Falvey is the fourth Sitka fisherman to win the award.

Redoubt selection

Sealaska Corporation’s selection of 11 acres of land around Redoubt Falls moved forward this year, which raised concerns from those who gather subsistence sockeye, and from environmentalists, like Andrew Thoms, of the Sitka Conservation Society.

Eleven acres around Redoubt Falls are part of a selection Sealaska Corp. made in the 1970s. The process moved forward slightly in 2011. (File photo)

“Redoubt Lake is one of the most important resources on the Tongass for Sitkans. This is where families go to catch their sockeye and fill their freezer,” Thoms said. “To take such a critical place and move it from public ownership to private ownership sets a huge precedent and would be terrible for the community.”

Jaeleen Araujo, vice president and general counsel for Sealaska, says the regional Native corporation wants to continue to allow public access to Redoubt.

“Our intention is to ensure that there’s no difference from the current use at the site,” she said at an Assembly meeting. “We’ll do everything within our power to make sure that happens, as long as the site is not negatively impacted.”
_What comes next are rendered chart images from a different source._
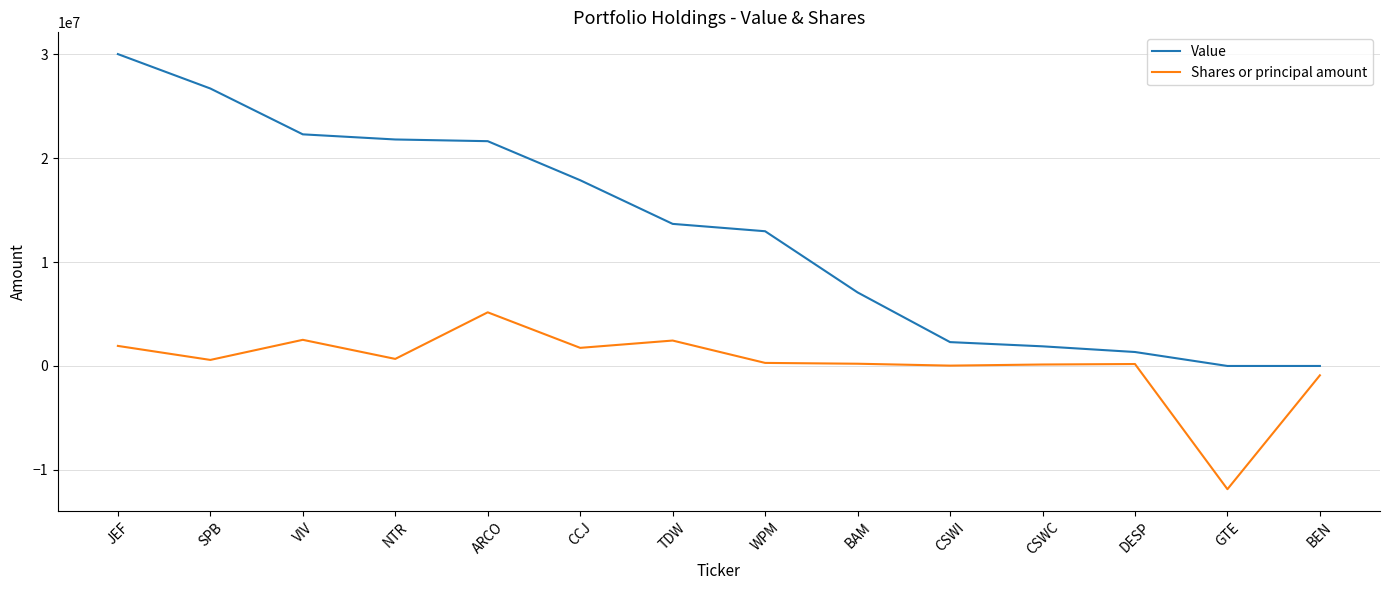

List the series in order of their peak value, highest first.

Value, Shares or principal amount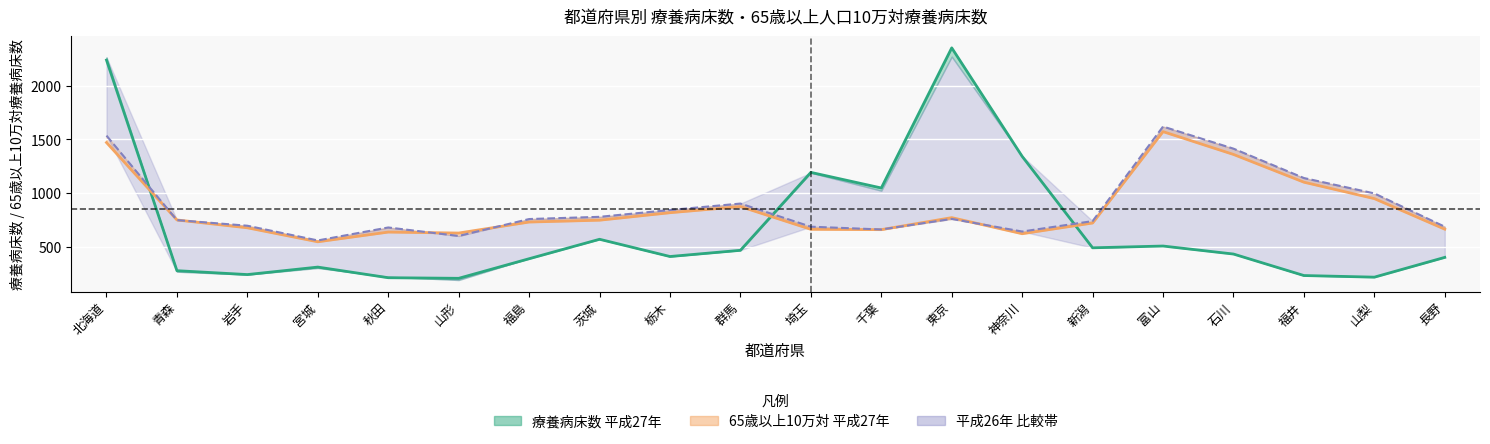

Reading left to right, transcribe all the data shown in this chart.

平成27年_施設数: 2238.9	279.3	243.2	312.8	213.9	208.3	390.6	571.6	411.2	468.9	1193.9	1048.8	2352.4	1342.8	492.2	508.7	434.2	234.2	219.1	403.2
65歳以上10万対_平成27年: 1471.6	751.3	678.4	548.3	638.6	629.5	732.0	749.1	818.8	875.6	664.3	661.1	772.9	623.3	723.0	1573.0	1360.9	1102.7	949.8	665.5
65歳以上10万対_平成26年: 1535.7	749.9	697.6	560.6	681.4	602.4	759.8	780.4	843.8	903.8	688.6	662.8	760.9	643.6	740.6	1620.4	1414.7	1141.4	998.3	688.3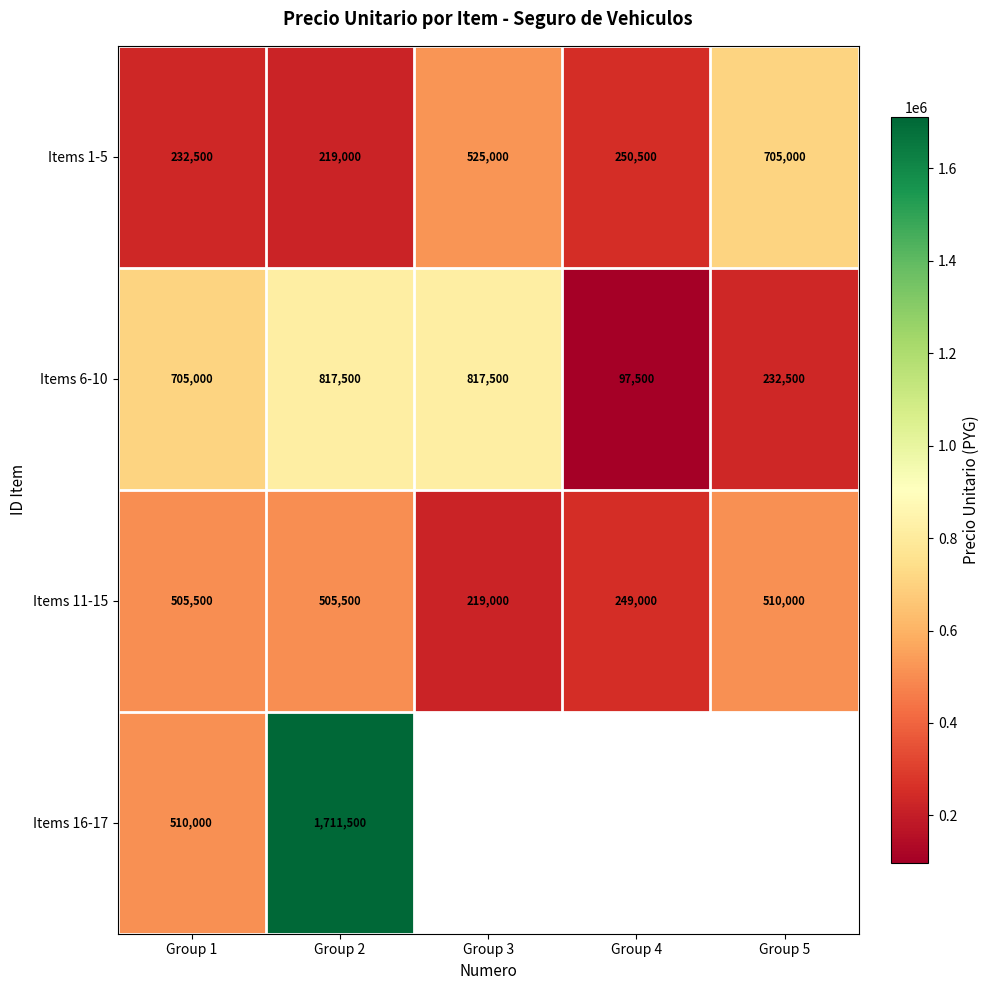

What is the sum of all Items 6-10 values?

2670000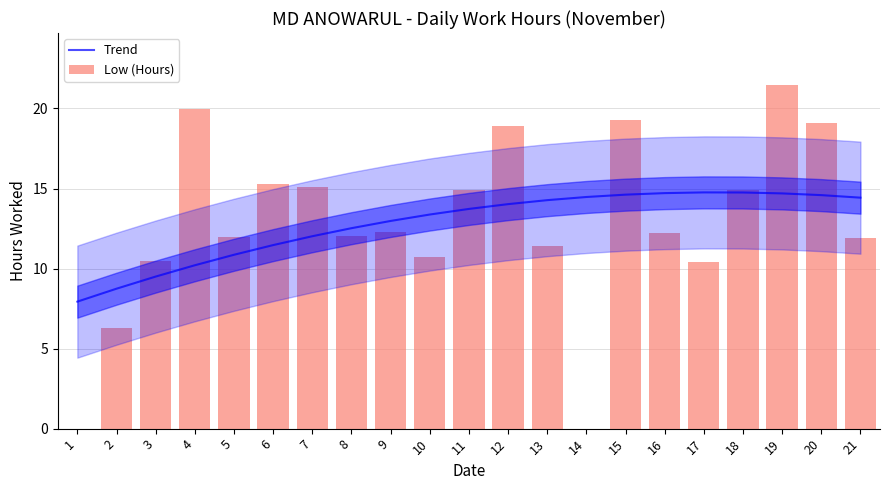

The Trend series shows 5.3 at 9. True or false?

False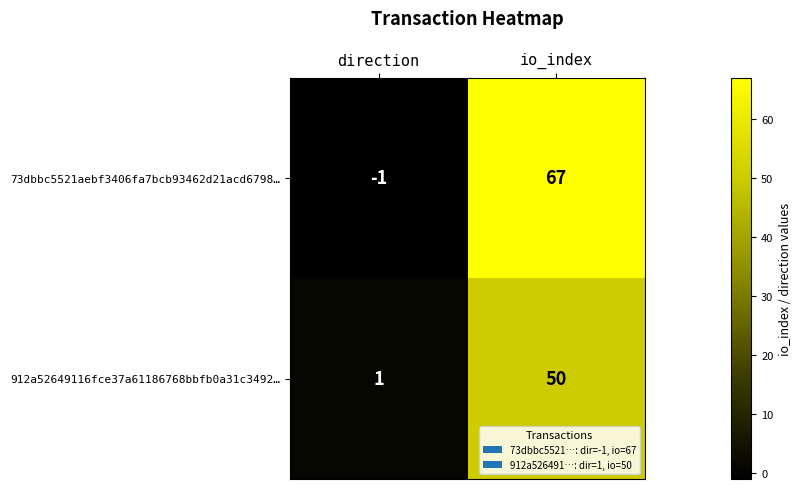

Which series has the widest spread of values?

73dbbc5521aebf3406fa7bcb93462d21acd6798…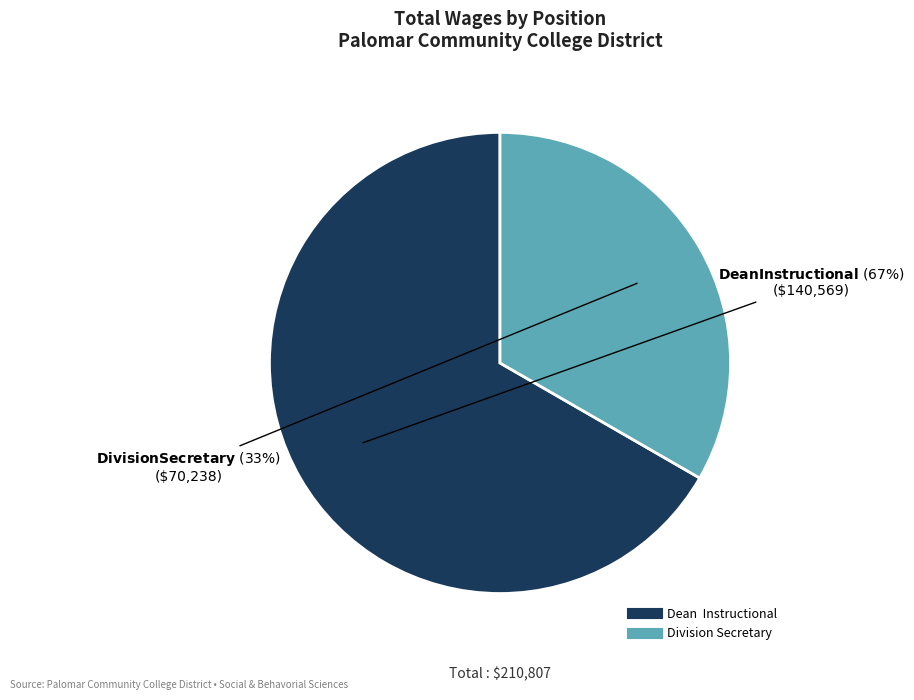

What is the ratio of the value at Division Secretary to the value at Dean Instructional?

0.5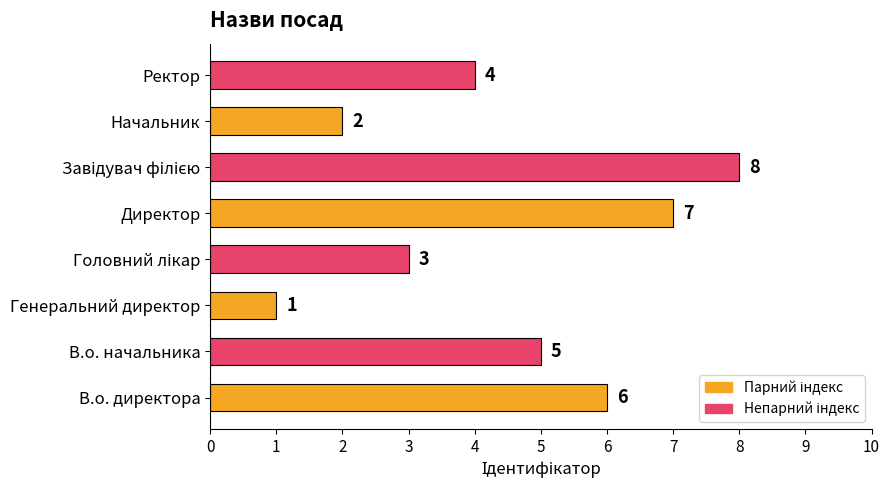

How many categories are shown in the chart?

8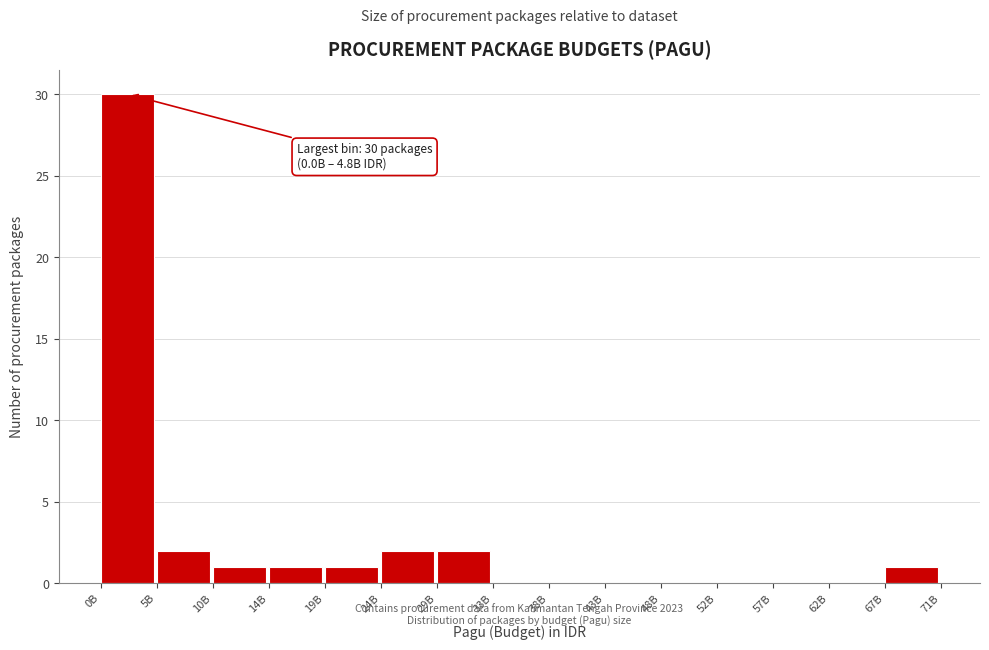

Reading left to right, transcribe all the data shown in this chart.

0B=30	5B=2	10B=1	14B=1	19B=1	24B=2	29B=2	33B=0	38B=0	43B=0	48B=0	52B=0	57B=0	62B=0	67B=1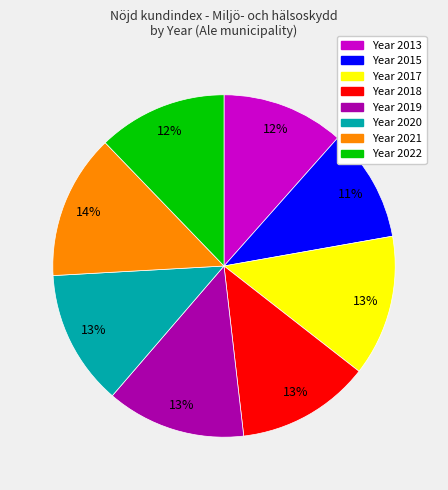

Is there any slice that represents more than half of the pie?

No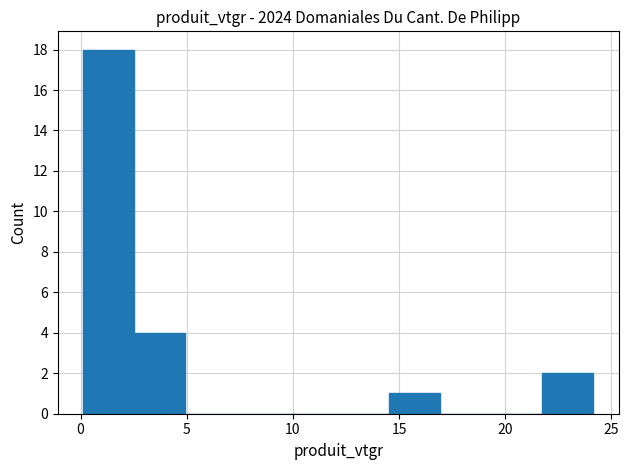

Reading left to right, transcribe this chart: for each bar, give the range it covers on the x-axis and its height. Neither the bar edges nor the heights are printed on the chart, so give them approximately, as read against the axes.

0.0 to 2.5: 18
2.5 to 5.0: 4
5.0 to 7.5: 0
7.5 to 9.5: 0
9.5 to 12.0: 0
12.0 to 14.5: 0
14.5 to 17.0: 1
17.0 to 19.5: 0
19.5 to 21.5: 0
21.5 to 24.0: 2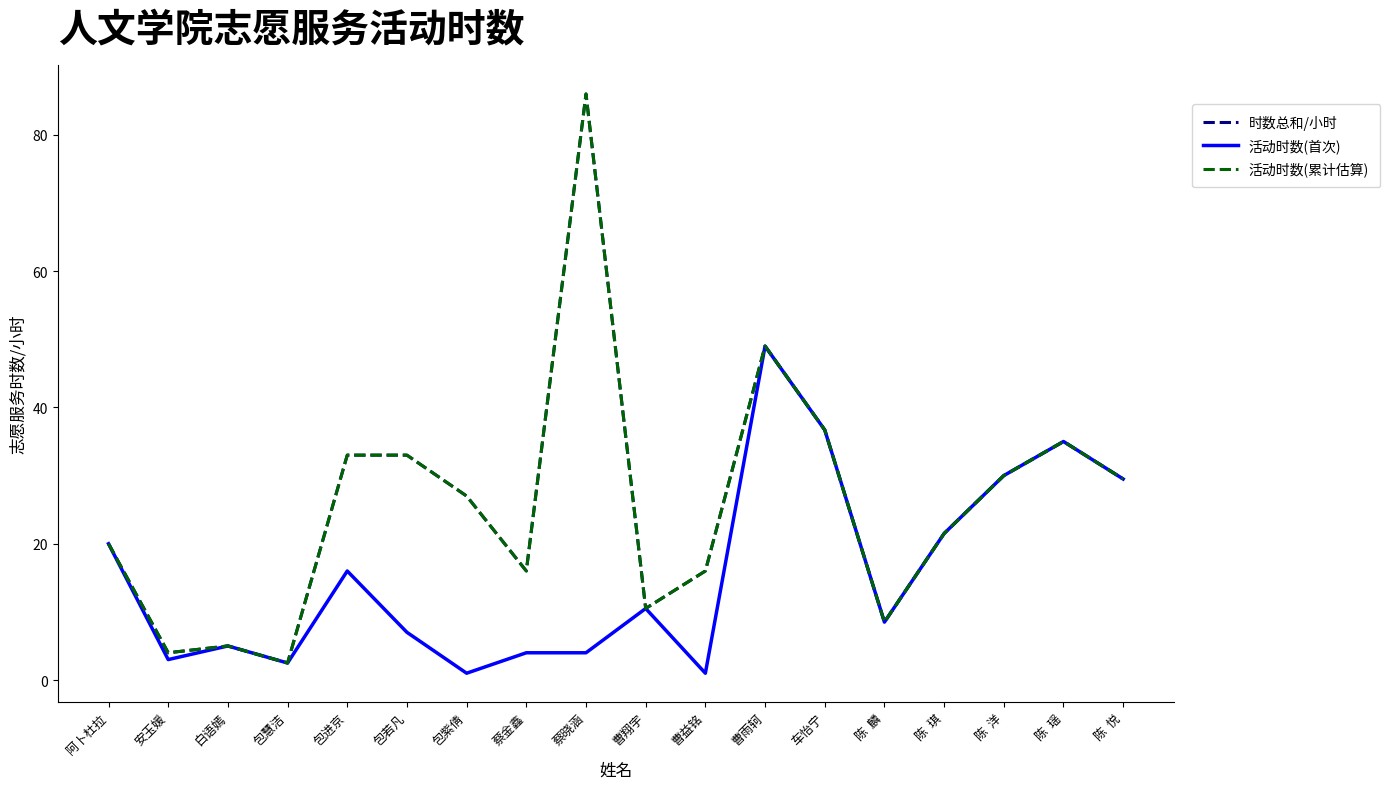

True or false: 时数总和/小时 and 活动时数(累计估算) cross at least once.

False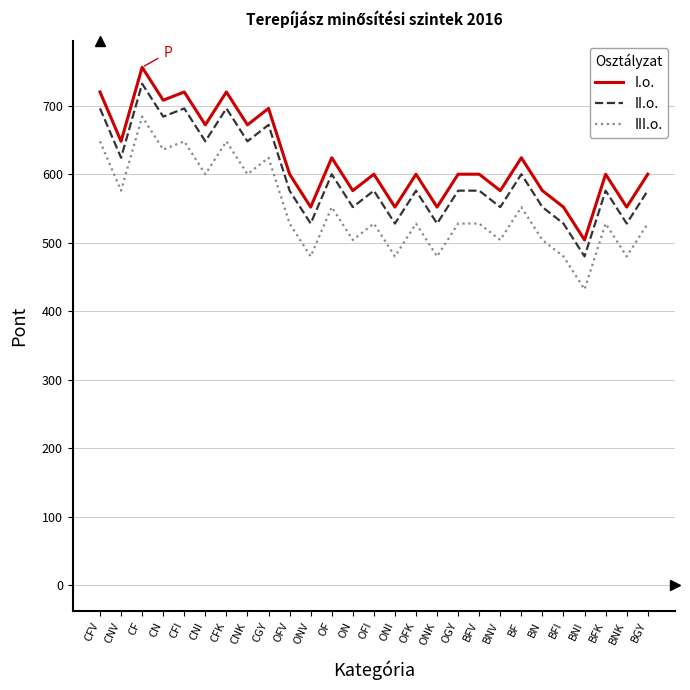

What is the difference between the highest and lowest values at OFV?

72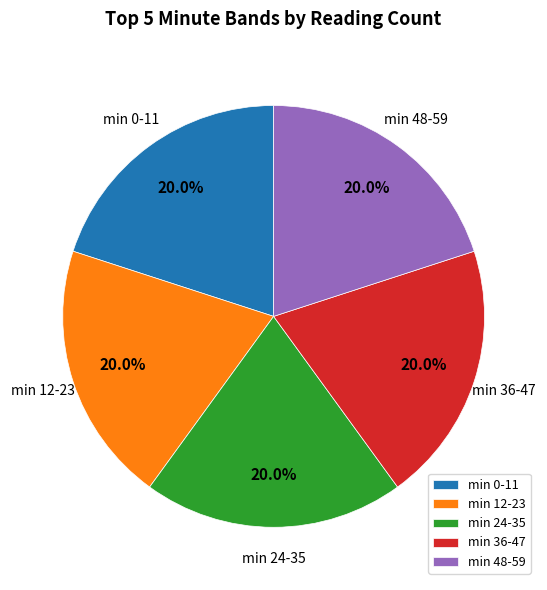

How many slices are in this pie chart?

5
Earlier this week, Mayor Cheryl Westover said the city, Sealaska, the U.S. Forest Service, the Sitka Tribe of Alaska and other agencies would be sitting down to hammer out an agreement on the issue. Such an agreement would have to go before the entire Sitka Assembly for approval.

The natural world
Many Sitkans were up all night in March – and a few even left their homes – when an earthquake and devastating tsunami in Japan set off alerts here and across the Pacific rim. The wave that showed up was minor, and Sitka and the rest of Alaska escaped unscathed. And, of course, some of us were jolted, if only for a few seconds, by a small earthquake that rattled Sitka in November.

There were autumn storms that sank boats in Eliason Harbor, and wind knocked over a huge swath of old-growth forest along Beaver Lake trail.

Old-growth trees blew down across the Beaver Lake trail, which is closed until crews can begin removing debris this summer. (KCAW photo/Robert Woolsey)

Sitka physician Bob Hunter and his son Matt, a physics and math teacher at Mt. Edgecumbe High School, were hiking around Beaver Lake when it happened. Bob Hunter says it became windy and they heard big trees snap.

“We had stopped because there was a branch down on the trail, and it made it hard for the dog to get across. That stopped us,” Hunter said. “And we thought, “Wow, that’s fascinating. We’ll let this happen and then go down and investigate.” And then two trees, closer, big trees up on the hillside, snapped. And I yelled ‘Retreat!’”

Crews will start to clear debris on the Beaver Lake trail in early summer. Until then, the trail is closed.

Cleanup work is ongoing in Sitka’s Whiting Harbor, where volunteers and state officials are trying to eliminate an invasive species called Didemnum vexillum, or D.vex for short. The sea squirt blankets everything in its path, choking out life, and has cost hundreds of thousands of dollars to eliminate in other states. Sitka is the first place it’s been discovered in Alaska.

What next?
Last year at this time, many of the things we’ve just mentioned were unimaginable. Some of those things ended up as amazing discoveries. Others as terrible shocks. And most of them somewhere in between.

Raven Radio has been with you for 30 new years. And while we can’t say with certainty what we’ll be talking about next year at this time, we, like you, hope for the best.